“What would we be without an ego, a self? Perhaps we would be divine” ~ Vimala Thakar
Have you ever tried to look ‘inside’ yourself? If you have, you probably came across a mixture of positive traits of character and unproductive habits mingling with truly praiseworthy aspirations, a crowd of valid insights about the nature and relativity of reality, and a fair amount of junk.
But as you persevered and worked to disentangle the threads, you probably ended up meeting with a genuine inner goodness of being or spontaneous aspiration for being good, feeling good and wanting to do good. Everyone has it although not everyone shares the same idea of what ‘good’ means to them.
Although we have been brought up to see ourselves as insecure, lazy, selfish and competitive creatures, a more direct, intimate and unconditioned connection with our own inner being seems to reveal that the ‘self’ that we are is actually
- Innately self-aware, secure and confident;
- Seeking belonging, togetherness and sharing; and that it
- Appears willing to shake up old habits for the sake of learning, understanding and progress.
We – and the great majority of people – do not consciously want to do wrong. We do it because we lack the awareness and know how required to do ‘right’ or because we have not paid attention to clarify what right and wrong truly means to us. Another reason is that we have identified to painful past experiences or life limiting beliefs.
All of us have experienced loss, failure and pain and some of us have thrived on them because we knew, intuitively or as a result of our education that, beyond its apparent harshness, life is actually consistent, purposeful and caring. We were aware that there are principles operating behind the stage to maintain a universal coherence; we were aware that those principles reflected a form of cosmic intentionality that seeks our own growth in exactly the same manner as it supports the growth of all living things.
We began to relax.
Although we had temporarily felt submerged by fear, grief, pain, anger or self-hatred, deeper inside was the awareness – and with it the trust – that failure is learning; loss, opportunity; and that the ending of old forms heralds the beginning of the new, the renewal of creativity.
We understood that the ways and demands of our egos were inadequate, senseless and uncertain whims compared to the great wisdom of Life or God. We even realised that it was this very ego, like a treacherous friend, who was the actual cause for our suffering – and we decided to abandon it to its own destiny; to stop caring or feeling concerned for it.
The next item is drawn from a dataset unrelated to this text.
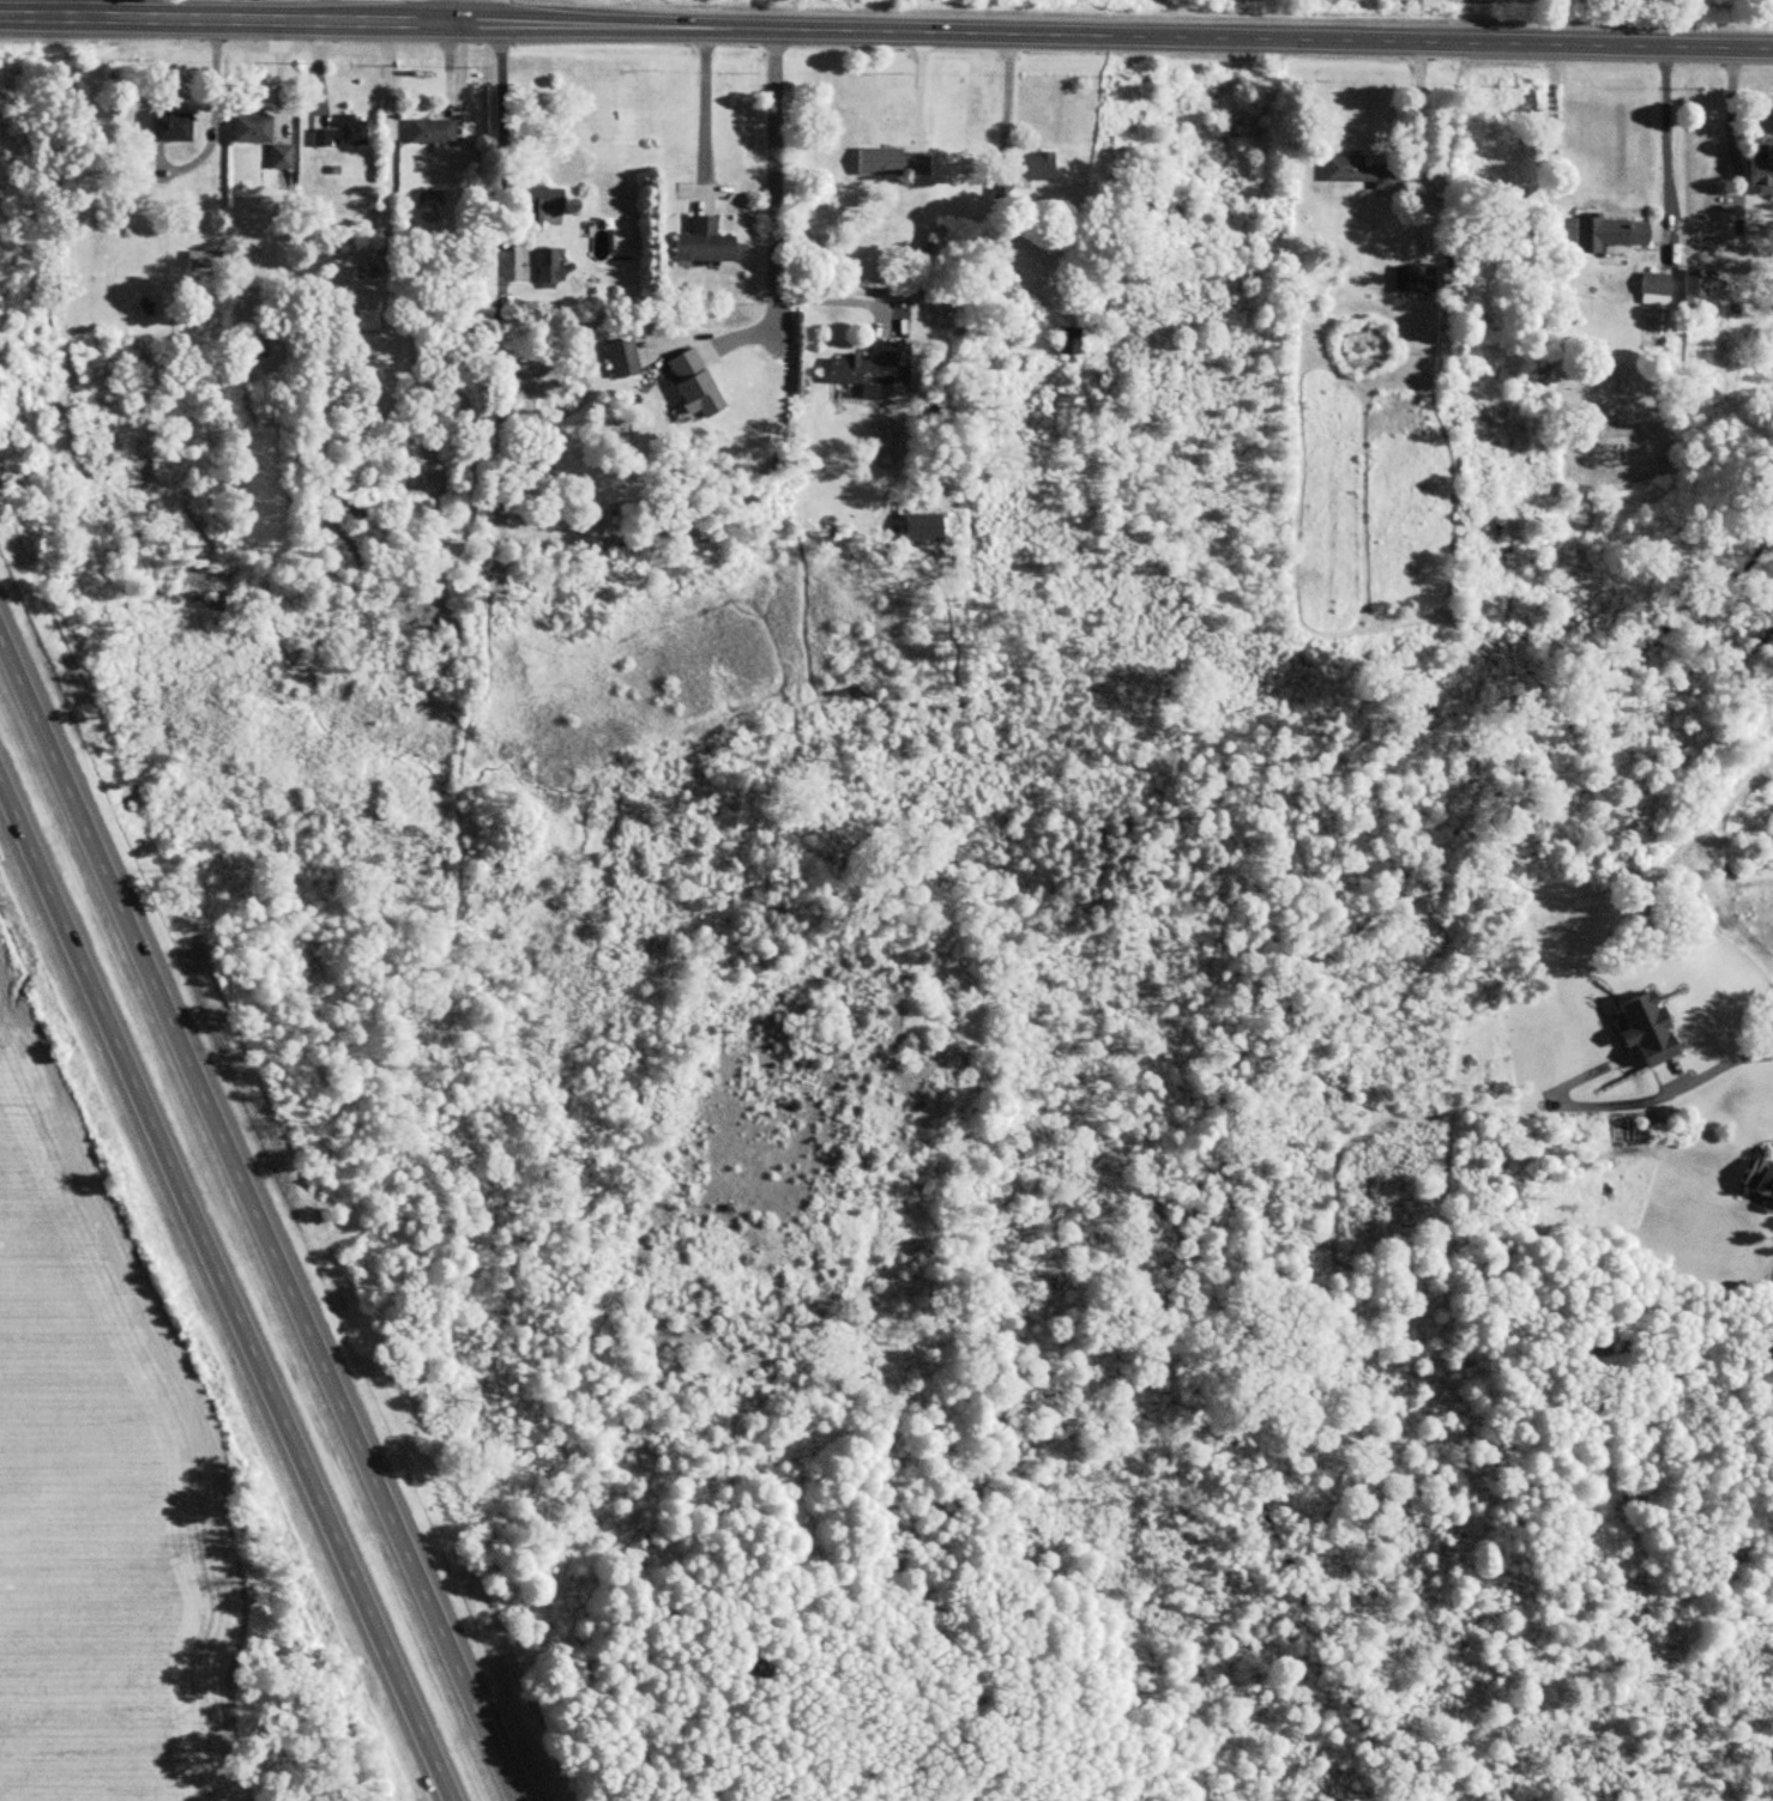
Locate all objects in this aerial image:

We came to terms with the fact that our sense of importance, our insistence on control, our wants and fears and regrets and worries were illusions – thought forms and shadows dancing in our mind.
We accepted to be real, which means ordinary, humble, ‘normal’ and came back to the learning board. We started to live.
As one embraces unwanted or painful experiences and uses them to access the deeper dimension of our being, we chose to withdraw our attention from the events and direct it toward the learning, the growth. We stop giving our attention to that which is dying and shift it to where the new is emerging – which is where the energy and the thrill are.
Suffering subsides and gives rise to a sense of awe, gratitude and wonder emerging from the inner heart.